Eine wohlverdiente Klatsche für die Bundesregierung vom Bundesverfassungsgericht
Im Artikel 20a des Grundgesetzes wird festgelegt, dass „…auch in Verantwortung für die künftigen Generationen die natürlichen Lebensgrundlagen…“ geschützt werden müssen. Das Bundesverfassungsgericht hat der Bundesregierung nun attestiert, dass sie dieser Verpflichtung mit dem Klimaschutzgesetz nicht ausreichend nachkommt. Das ist ein Riesenerfolg! Ein Erfolg den die Zivilgesellschaft errungen hat, denn die ursprünglich vom Solarförderverein initiierte Klage wurde von vielen großen Umweltverbänden gemeinsam gestützt. Aus solchen Gründen empfehlen wir bei climactivity jedem und jeder Mitglied bei einem der Verbände zu werden, die sich für Klimaschutz einsetzen.
Die Richter:innen stützen sich bei ihrem Urteil auf das Konzept des Sachverständigenrats für Umweltfragen (SRU) eines CO2-Budgets für Deutschland, das auf der Basis einer Gleichverteilung des globalen Restbudgets auf alle Menschen dieser Erde ermittelt wird. Dieses Konzept ist, wie der SRU selber sagt, noch großzügig für Deutschland, weil es weder die historischen Emissionen berücksichtigt und die globalen Emissionen zugrundelegt, die nur die Einhaltung einer 1,75-Grad-Grenze mit einer Wahrscheinlichkeit von 67 % erlauben. Trotzdem ging die Festlegung auf ein solches Budget sogar dem Umweltministerium schon zu weit; in alle anderen Teilen der Regierung war die Ablehnung noch viel deutlicher. Die Regierung wollte sich einfach gar nicht festlegen, an welchem Budget sie sich orientiert. Ab jetzt muss jed:e Politiker:in diesen Maßstab verwenden oder eine gute Begründung abgeben, warum er/sie etwas anderes verwenden möchte als das Konzept, welches das Bundesverfassungsgericht herangezogen hat.

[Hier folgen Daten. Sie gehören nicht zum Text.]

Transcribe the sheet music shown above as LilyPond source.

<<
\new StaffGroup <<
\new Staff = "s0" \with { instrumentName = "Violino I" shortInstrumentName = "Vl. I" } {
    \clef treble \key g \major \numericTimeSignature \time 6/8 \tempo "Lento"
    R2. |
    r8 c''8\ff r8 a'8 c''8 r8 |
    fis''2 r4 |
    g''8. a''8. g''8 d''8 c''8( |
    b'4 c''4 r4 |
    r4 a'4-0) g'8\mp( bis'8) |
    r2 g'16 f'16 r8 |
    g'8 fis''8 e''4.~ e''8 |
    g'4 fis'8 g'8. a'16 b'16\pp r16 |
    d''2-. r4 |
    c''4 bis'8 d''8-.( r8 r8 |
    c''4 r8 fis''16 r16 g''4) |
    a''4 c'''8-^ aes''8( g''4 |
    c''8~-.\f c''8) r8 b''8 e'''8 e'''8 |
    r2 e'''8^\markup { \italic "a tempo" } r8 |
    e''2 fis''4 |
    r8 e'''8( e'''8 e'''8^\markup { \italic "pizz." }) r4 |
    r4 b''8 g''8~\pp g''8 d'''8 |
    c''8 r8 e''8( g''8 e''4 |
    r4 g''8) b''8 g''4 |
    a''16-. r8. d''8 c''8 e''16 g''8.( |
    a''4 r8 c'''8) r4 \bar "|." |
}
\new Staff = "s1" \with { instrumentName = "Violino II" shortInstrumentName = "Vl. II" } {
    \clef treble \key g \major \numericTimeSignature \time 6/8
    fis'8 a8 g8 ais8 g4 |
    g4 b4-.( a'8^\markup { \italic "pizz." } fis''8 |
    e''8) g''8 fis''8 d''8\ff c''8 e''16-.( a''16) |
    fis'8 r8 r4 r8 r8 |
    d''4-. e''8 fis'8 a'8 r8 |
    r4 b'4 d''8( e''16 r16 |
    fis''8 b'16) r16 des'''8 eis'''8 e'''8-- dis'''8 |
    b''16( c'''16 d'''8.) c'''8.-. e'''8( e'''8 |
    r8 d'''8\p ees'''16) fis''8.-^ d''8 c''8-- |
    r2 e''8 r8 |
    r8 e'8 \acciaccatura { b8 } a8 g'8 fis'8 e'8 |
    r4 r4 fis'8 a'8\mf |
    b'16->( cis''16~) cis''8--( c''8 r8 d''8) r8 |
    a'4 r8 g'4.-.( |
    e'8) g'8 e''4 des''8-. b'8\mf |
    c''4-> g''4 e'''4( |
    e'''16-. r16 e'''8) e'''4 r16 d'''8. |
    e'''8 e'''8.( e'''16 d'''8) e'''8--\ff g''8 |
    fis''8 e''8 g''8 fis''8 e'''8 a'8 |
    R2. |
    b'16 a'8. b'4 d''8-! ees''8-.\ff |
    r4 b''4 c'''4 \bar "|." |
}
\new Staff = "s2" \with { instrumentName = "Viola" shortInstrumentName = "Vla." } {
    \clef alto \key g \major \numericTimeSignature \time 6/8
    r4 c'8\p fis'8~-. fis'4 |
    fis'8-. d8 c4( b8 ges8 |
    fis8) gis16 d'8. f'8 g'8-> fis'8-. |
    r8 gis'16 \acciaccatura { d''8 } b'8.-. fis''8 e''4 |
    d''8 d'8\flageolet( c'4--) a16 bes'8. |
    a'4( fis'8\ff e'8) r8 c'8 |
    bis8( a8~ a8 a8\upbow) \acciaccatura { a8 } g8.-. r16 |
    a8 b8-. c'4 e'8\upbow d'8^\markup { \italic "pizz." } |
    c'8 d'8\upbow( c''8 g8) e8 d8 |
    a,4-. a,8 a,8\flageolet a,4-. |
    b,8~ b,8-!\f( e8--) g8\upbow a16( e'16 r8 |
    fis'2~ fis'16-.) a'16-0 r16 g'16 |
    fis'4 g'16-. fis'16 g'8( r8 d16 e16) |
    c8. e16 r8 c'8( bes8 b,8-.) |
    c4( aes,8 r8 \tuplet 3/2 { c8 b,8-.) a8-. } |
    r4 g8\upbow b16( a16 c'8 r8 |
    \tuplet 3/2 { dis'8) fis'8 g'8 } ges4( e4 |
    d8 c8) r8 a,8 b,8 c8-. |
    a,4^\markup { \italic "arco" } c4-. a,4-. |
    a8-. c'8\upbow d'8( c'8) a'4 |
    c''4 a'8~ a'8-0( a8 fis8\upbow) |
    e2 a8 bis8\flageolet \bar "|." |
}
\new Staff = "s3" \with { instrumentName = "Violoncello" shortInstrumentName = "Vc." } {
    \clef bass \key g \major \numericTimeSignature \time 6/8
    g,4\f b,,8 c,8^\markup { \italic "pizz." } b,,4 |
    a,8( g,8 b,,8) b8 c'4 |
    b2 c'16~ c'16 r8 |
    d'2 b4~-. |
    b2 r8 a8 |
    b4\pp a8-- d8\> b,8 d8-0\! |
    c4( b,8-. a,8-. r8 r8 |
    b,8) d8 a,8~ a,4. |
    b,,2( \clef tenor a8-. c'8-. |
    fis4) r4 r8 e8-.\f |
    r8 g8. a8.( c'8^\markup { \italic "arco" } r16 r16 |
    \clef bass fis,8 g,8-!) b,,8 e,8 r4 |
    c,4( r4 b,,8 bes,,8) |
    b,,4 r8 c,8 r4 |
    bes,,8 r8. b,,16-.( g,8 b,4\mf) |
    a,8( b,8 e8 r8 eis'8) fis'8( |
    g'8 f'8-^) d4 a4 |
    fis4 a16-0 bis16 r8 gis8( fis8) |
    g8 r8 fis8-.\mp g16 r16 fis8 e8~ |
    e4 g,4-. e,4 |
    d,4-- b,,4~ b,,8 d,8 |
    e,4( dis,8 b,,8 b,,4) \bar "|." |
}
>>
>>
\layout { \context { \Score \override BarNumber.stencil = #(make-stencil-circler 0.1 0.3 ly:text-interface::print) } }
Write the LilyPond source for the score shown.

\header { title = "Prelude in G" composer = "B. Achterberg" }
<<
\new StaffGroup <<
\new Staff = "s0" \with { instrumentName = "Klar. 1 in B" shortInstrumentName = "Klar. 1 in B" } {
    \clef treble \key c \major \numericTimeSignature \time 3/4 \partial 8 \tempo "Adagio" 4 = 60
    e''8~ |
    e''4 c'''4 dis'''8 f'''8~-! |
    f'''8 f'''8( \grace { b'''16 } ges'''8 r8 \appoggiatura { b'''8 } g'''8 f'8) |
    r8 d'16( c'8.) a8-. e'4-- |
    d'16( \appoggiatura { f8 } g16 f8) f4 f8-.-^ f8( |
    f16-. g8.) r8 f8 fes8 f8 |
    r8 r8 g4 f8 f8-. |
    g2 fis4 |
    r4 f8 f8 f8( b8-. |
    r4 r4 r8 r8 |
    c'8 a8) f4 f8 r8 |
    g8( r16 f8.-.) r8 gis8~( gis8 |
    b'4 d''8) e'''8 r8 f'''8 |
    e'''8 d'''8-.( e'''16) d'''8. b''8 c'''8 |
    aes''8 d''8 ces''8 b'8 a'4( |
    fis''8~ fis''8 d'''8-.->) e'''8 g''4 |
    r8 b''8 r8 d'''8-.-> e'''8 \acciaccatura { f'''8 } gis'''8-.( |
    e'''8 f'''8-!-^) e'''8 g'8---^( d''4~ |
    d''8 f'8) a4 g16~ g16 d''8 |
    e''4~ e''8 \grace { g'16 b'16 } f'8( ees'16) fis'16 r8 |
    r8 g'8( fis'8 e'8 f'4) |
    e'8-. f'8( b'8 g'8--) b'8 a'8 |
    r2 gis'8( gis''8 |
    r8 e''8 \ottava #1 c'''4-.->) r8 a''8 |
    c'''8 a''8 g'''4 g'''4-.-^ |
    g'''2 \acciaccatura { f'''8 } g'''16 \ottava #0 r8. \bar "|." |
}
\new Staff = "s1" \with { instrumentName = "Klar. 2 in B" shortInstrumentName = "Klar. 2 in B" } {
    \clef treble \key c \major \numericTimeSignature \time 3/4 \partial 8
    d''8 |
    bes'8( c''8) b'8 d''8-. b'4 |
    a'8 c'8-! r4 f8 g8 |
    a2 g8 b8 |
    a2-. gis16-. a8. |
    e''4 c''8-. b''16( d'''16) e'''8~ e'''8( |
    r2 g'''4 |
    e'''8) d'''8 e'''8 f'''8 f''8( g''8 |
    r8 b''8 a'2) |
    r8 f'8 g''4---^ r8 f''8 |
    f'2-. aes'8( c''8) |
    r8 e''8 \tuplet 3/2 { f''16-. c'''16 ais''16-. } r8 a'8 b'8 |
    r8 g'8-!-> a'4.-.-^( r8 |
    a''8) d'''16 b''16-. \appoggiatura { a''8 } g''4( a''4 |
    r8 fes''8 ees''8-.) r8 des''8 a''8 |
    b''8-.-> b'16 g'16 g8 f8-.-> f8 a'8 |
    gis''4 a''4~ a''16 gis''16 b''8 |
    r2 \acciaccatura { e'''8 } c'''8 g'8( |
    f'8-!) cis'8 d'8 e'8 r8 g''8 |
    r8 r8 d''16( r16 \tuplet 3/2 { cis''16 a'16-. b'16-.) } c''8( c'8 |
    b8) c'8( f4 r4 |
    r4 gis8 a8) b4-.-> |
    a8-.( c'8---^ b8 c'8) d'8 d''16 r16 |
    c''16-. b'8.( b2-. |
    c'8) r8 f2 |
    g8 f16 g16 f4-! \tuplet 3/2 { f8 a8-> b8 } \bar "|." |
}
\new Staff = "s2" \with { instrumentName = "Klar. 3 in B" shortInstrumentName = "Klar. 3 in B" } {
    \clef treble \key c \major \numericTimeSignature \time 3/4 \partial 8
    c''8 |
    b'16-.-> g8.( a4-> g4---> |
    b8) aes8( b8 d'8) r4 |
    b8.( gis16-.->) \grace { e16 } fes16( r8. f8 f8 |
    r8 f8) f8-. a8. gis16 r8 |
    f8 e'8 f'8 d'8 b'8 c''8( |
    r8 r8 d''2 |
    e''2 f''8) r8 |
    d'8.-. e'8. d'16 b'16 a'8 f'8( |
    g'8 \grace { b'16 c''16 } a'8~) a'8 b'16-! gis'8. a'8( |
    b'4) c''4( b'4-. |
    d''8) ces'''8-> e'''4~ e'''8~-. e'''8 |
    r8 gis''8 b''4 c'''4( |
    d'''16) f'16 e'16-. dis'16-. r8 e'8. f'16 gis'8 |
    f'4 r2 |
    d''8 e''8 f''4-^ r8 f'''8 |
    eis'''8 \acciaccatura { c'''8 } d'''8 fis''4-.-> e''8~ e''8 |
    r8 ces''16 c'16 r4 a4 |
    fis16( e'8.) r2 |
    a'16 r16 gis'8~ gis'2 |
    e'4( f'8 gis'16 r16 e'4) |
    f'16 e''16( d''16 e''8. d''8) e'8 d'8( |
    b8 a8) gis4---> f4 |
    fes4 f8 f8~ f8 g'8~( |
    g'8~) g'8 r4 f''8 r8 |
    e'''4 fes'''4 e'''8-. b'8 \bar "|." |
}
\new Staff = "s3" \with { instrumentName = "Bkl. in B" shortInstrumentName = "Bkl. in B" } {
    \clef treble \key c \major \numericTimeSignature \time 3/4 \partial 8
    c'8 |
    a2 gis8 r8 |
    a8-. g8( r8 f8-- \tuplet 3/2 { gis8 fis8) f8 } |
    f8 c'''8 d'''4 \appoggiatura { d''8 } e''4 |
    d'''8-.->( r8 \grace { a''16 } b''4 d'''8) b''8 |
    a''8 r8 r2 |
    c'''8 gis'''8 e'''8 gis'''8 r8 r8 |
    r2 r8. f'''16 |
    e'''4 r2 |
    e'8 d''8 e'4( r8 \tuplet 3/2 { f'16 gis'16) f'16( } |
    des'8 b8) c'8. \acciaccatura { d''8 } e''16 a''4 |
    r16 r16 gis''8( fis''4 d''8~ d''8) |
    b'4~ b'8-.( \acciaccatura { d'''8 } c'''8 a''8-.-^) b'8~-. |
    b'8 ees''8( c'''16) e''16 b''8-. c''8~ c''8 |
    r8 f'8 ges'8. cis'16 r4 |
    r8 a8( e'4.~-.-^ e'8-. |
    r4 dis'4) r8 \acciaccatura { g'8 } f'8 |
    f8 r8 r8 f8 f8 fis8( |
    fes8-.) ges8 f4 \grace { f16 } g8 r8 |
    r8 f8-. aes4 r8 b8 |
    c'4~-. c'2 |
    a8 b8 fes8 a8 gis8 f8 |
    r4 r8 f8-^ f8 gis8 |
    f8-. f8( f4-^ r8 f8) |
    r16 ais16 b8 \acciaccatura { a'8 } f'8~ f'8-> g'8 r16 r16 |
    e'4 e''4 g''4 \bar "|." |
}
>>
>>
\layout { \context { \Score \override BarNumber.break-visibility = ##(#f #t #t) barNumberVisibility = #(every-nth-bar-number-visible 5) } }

Die Richter:innen rügen, dass durch die Ausgestaltung des Klimaschutzgesetzes eine Ungleichverteilung der Lasten erfolgt, die zu Ungunsten derjenigen ausfällt, die nach 2030 mit drastischen Maßnahmen werden leben müssen. Das ist sehr begrüßenswert. Was allerdings nicht wirklich überzeugend ist: Das Urteil verpflichtet die Bundesregierung nur dazu, für die Zeit nach 2030 früher als geplant (bis 2022 statt erst 2025) konkrete Reduktionsziele festzulegen (s. z.B. hier). So soll der notwendige Umbau rechtzeitig geplant und von den Betroffenen vorausschauend berücksichtigt werden können. Da aber bei Beibehaltung des wenig ambitionierten Klimaziels für 2030 fast das ganze Budget bis dahin schon aufgebraucht sein würde, bedeutet das nur, dass wir jetzt schon wissen, dass die Verteilung der Lasten zwischen dem aktuellen und dem nächsten Jahrzehnt sehr ungerecht sein wird. Eine generationengerechte Klimapolitik erfordert zwingend eine drastische Anpassung des Klimaziels für 2030. Die Zeit, auf ein neues Urteil zu einem neuen Klimaziel zu warten, haben wir nicht; dann ist ein weiteres halbes Jahrzehnt vergangen. Es ist und bleibt also sehr wichtig, dass wir Druck von der Straße her ausüben, Leute an die Hebel der Macht wählen, die wenn möglich nicht erst gerichtlich zu Klimaschutz gezwungen werden müssen, und viele Menschen davon überzeugen es uns gleich zu tun.